The simplest form of hot melt adhesive applicator has an open "glue pot" housing a wheel for effecting the application and an adjacent reservoir or "tank" maintaining the requisite level of adhesive in the glue pot, which along with the tank is heated electrically, to melt adhesive put in the tank and raise it to the required temperature in the glue pot. The applicator wheel is usually preceded by a doctor blade controlling the spread and thickness of adhesive, and is usually followed by an anti-stringout wheel contrarotating with respect to the applicator wheel so as to return to the glue pot any adhesive "strings" trailing from a flap that has passed over the applicator wheel. Although this form of hot melt adhesive applicator is highly suited to the accurate application of a wide variety of adhesives, it suffers from a number of disadvantages such as poor temperature control because of the volume in the glue pot, risk of degradation of the adhesive, contamination due to the open pot, and difficulty with replenishing the tank because it lies with the glue pot within the normally guarded regions of the packaging machinery. The glue pot can be provided with a cover (the tank invariably has one) but the need for openings for the applicator wheel and the anti-stringout wheel makes for difficulty in effecting adjustments to the position of the applicator wheel.
Remote supply systems are also known in a variety of forms.
Firstly, an enclosed wheel glue pot in which the sides of the pot fit closely to the sides of the applicator wheel and the adhesive is pumped from a remote tank through a flexible heated hose and passages in one side of the glue pot to a pool between the underside of the doctor blade and the periphery of the applicator wheel. The pump is controlled by sensing either the temperature or the pressure of the adhesive in the pool; in either case the control is complex and therefore liable to variation of the condition of the adhesive on the applicator wheel, and in the latter case high pressure flexible hose is required from the tank to the glue pot.
Secondly, jetting of the adhesive through a nozzle instead of application by a wheel in a glue pot.

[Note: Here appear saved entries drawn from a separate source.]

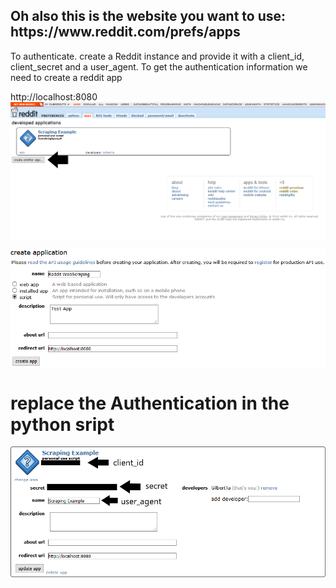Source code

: <h2>Oh also this is the website you want to use: https://www.reddit.com/prefs/apps </h2>
To authenticate. create a Reddit instance and provide it with a client_id, client_secret and a user_agent.
To get the authentication information we need to create a reddit app

http://localhost:8080
<img src = 'https://github.com/Issadaorn/redditpoststat/blob/main/images/1_GQ8IREDENnkCRQT3VS55mQ.png' alt = '<' align='center'/>

<img src = 'https://github.com/Issadaorn/redditpoststat/blob/main/images/1_ssLYczSLGzfm6SPM7mWzBg.png' alt = '3' align='center'/>

<h1>replace the Authentication in the python sript</h1>
<img src = 'https://github.com/Issadaorn/redditpoststat/blob/main/images/1_khszOCCaCtqZ6jM19uhpiQ.png'  alt = 'neo' align='center'/>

Although replenishment is easy and temperature control at the nozzle is good, this system is limited as to the types of adhesive which can be used, particularly because degradation can takeplace at the nozzle, and any contamination is likely to block the nozzle, but its particular disadvantage is that the nozzle must be controlled by a valve operated in response to a box or carton sensor, which is complex and very variable in accuracy.
Another system that has been tried but with limited success is one in which solid rod adhesive is mechanically fed to an enclosed wheel glue pot, the big disadvantage being that the heater in the glue pot has to effect melting of the adhesive and raise it to the required temperature at the wheel within a very short time and distance. This has proved practical with only one type of adhesive specifically formulated for the purpose; consequently, a number of installations have been converted to the remote supply type.